Fix: when a parent type is marked used, collect its directly nested concrete
type declarations (enum, struct, class, protocol). Then walk the parent's
child variable declarations: if any child's declaredType name matches a
nested type (after stripping optional markers and array brackets), mark that
nested type as used.
Co-Authored-By: Claude Sonnet 4.6 <noreply@anthropic.com>
Original Description from PR #976: It's useful to make your swift types be as private as possible, to encourage encapsulation. This improvement adds new checks for types that are fileprivate or (implicitly/explicitly) internal, and lets you know if they could be made more private then they are currently.
This new PR fixes a big gap in the previous PR where I had missed out on implicit internal declarations! This now works with implicit internal declarations, and fixes a bunch of false positives once that got enabled. A bunch of new test cases to cover all of these corner cases.
Second-most-recent commit, 35357b8, is just a bunch of changes to the periphery code base, cleaning up based on the results of
mise r scanwith the current codebase.
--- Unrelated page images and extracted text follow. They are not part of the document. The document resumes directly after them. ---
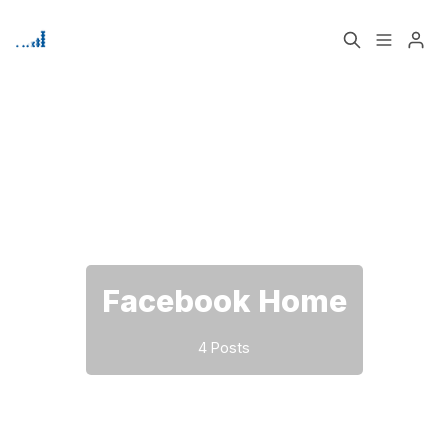
Home
Über
Bitte geben Sie mindestens 3 Zeichen ein
Signup
Facebook Home
4 Posts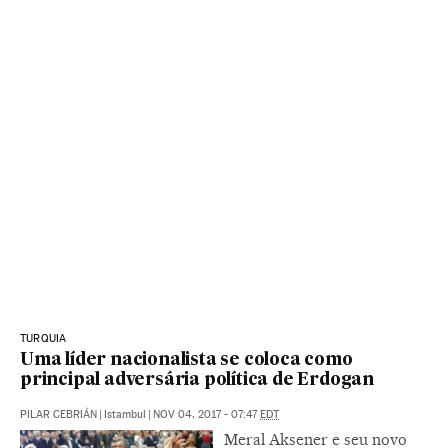
TURQUIA
Uma líder nacionalista se coloca como
principal adversária política de Erdogan
PILAR CEBRIÁN
|
Istambul
|
NOV 04, 2017 - 07:47
EDT
Meral Aksener e seu novo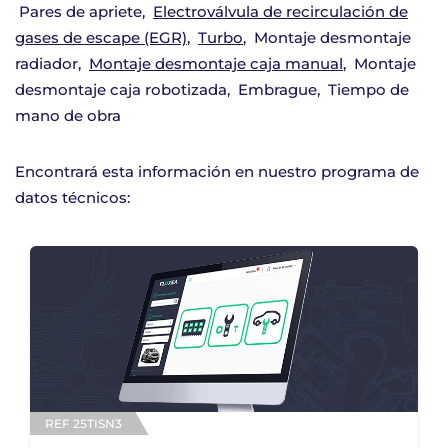
Pares de apriete
Electroválvula de recirculación de
gases de escape (EGR)
Turbo
Montaje desmontaje
radiador
Montaje desmontaje caja manual
Montaje
desmontaje caja robotizada
Embrague
Tiempo de
mano de obra
Encontrará esta información en nuestro programa de
datos técnicos:
REF 25TISN3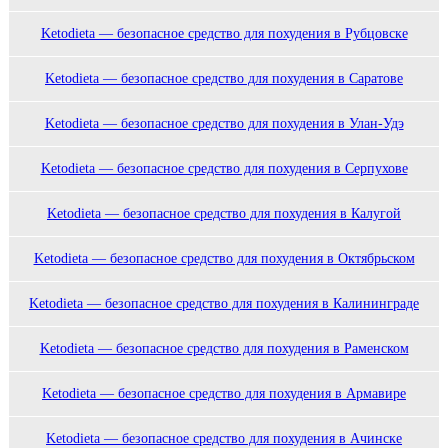
Ketodieta — безопасное средство для похудения в Рубцовске
Ketodieta — безопасное средство для похудения в Саратове
Ketodieta — безопасное средство для похудения в Улан-Удэ
Ketodieta — безопасное средство для похудения в Серпухове
Ketodieta — безопасное средство для похудения в Калугой
Ketodieta — безопасное средство для похудения в Октябрьском
Ketodieta — безопасное средство для похудения в Калининграде
Ketodieta — безопасное средство для похудения в Раменском
Ketodieta — безопасное средство для похудения в Армавире
Ketodieta — безопасное средство для похудения в Ачинске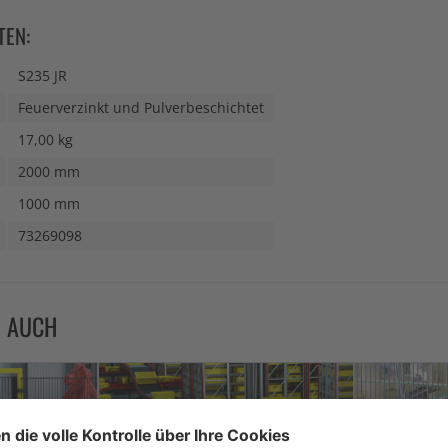
TEN:
S235 JR
Feuerverzinkt und Pulverbeschichtet
17,00 kg
2000 mm
1000 mm
73269098
N AUCH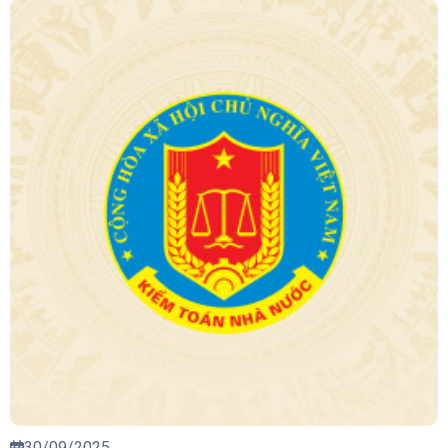
30/09/2025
So it might be easier to look at the diff of the commit just before that, so you don't have to get distracted by the trivial changes to accessibility.Update: OK that took some effort to clear the CI hurdles — see last commit, 9868cdd. Especially since scanning via bazel on my Mac produced very different warnings from the CI's logs. I left behind a hint as a comment in case somebody else wants to temporarily put in some debug output to see the USR of whatever symbols are causing warnings when scanning via Bazel.